Three strikes

There is no doubt many New Zealanders will take comfort in the passing into law last week of the Sentencing and Parole Reform Bill. And if indeed the controversial Act New Zealand three strikes legislation enjoys such a popular mandate, that is understandable.

Crime, especially violent crime, is a slur on society, a source of primal fear and unease and, periodically, the cause of crippling grief, loss and financial hardship for innocent individuals and families.

As they have grappled with the complexities of crime and punishment, politicians have always understood its potency as a lightning rod.

National campaigned in 2008 on getting tougher on crime, and Act NZ, more specifically, put forward this law as part of its confidence and supply requirements.

Many politicians also know, having sat through select committees, listened to expert submissions and sifted through mountains of evidence, that the innate urge for punishment and retribution, often expressed in the popular call for harsher penalties and longer sentences, carries with it problematic baggage.

That is to say, while all agree it is right and proper to be tough on violent crime, that there is a retributive element to any punishment, that there are some recidivist criminals who will never respond to attempts at rehabilitation, the problem is not quite as simple as this law might seem to propose.

Its passage into legislation raises legitimate and fundamental questions: Is it good law?
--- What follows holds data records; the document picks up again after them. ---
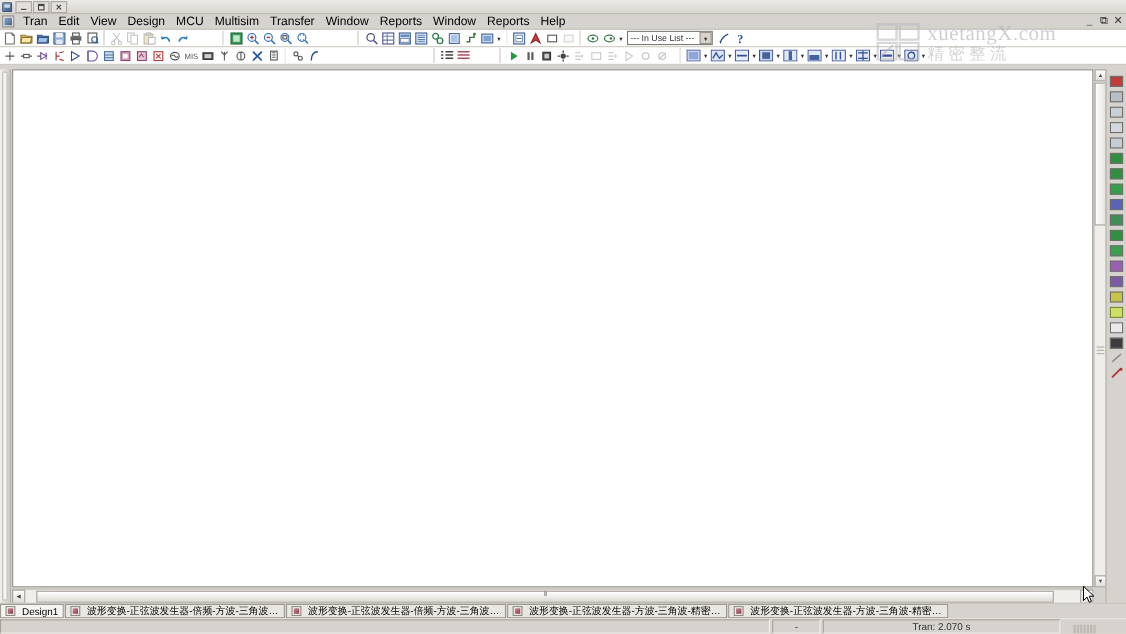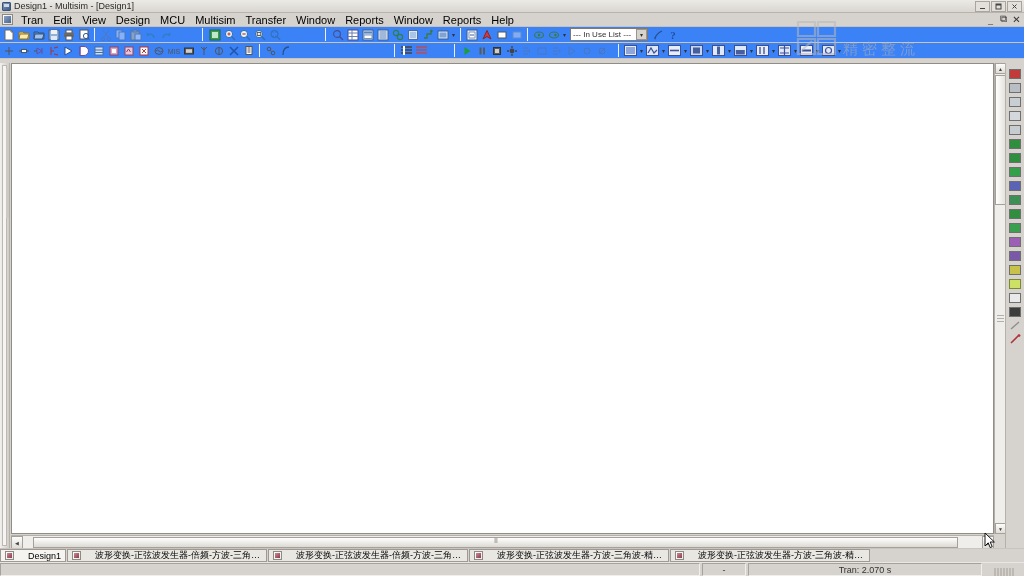--- a/index.html
+++ b/index.html
@@ -222,7 +222,6 @@
 
   <div class="titlebar">
     <div class="ticon"></div>
-    <div class="titletext">Design1 - Multisim - [Design1]</div>
     <div class="winbtns">
       <div class="wbtn">
         <svg width="9" height="9">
Will it make a difference?

The three strikes law will see first-time offenders sentenced and eligible for parole under the standard rules; at a second conviction, sentencing would observe the normal criteria, but with the jail term served without parole unless such a sentence were manifestly unjust.

A third conviction would automatically invoke the maximum sentence with no possibility of parole, again unless it was manifestly unjust.
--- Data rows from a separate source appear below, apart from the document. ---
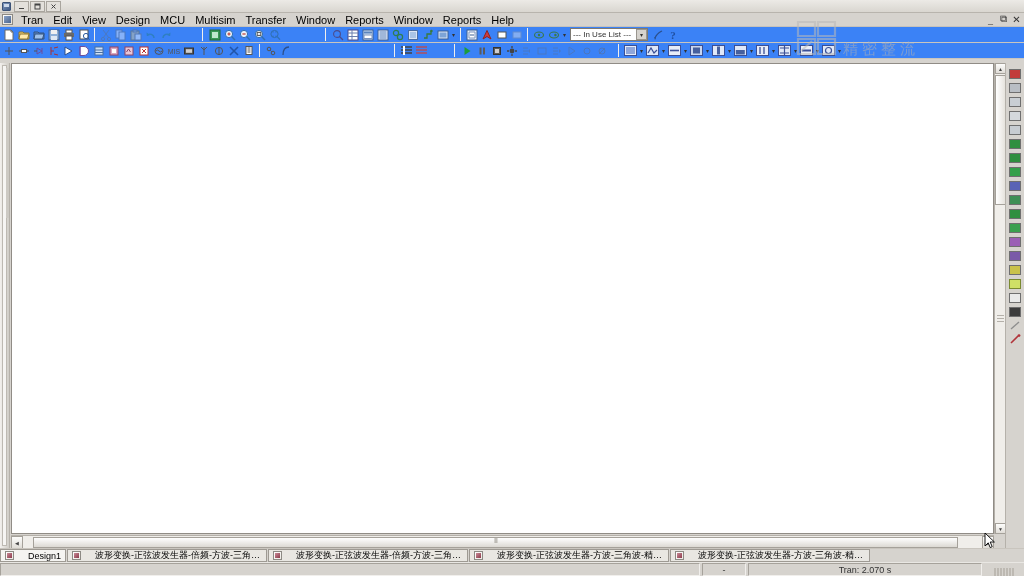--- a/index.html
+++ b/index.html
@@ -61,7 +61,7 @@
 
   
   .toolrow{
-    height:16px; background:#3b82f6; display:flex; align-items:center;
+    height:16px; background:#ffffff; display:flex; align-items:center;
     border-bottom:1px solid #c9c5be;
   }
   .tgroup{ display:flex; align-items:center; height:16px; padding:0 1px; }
The 40 offences in the schedule include serious violence, rape and other sexual offending, manslaughter and murder. The law does have a certain common sense appeal. How many chances does a violent criminal, wreaking havoc and distress on society and its citizens, warrant?

But in as much as it will sentence repeat offenders almost by rote, without distinction as to the particularities of their crimes, the circumstances under which they were committed, or the psychopathology of the individual offender, in many cases it will in fact deny the application of common sense - that which judges, with due regard for the law, are employed to deliver on behalf of the people.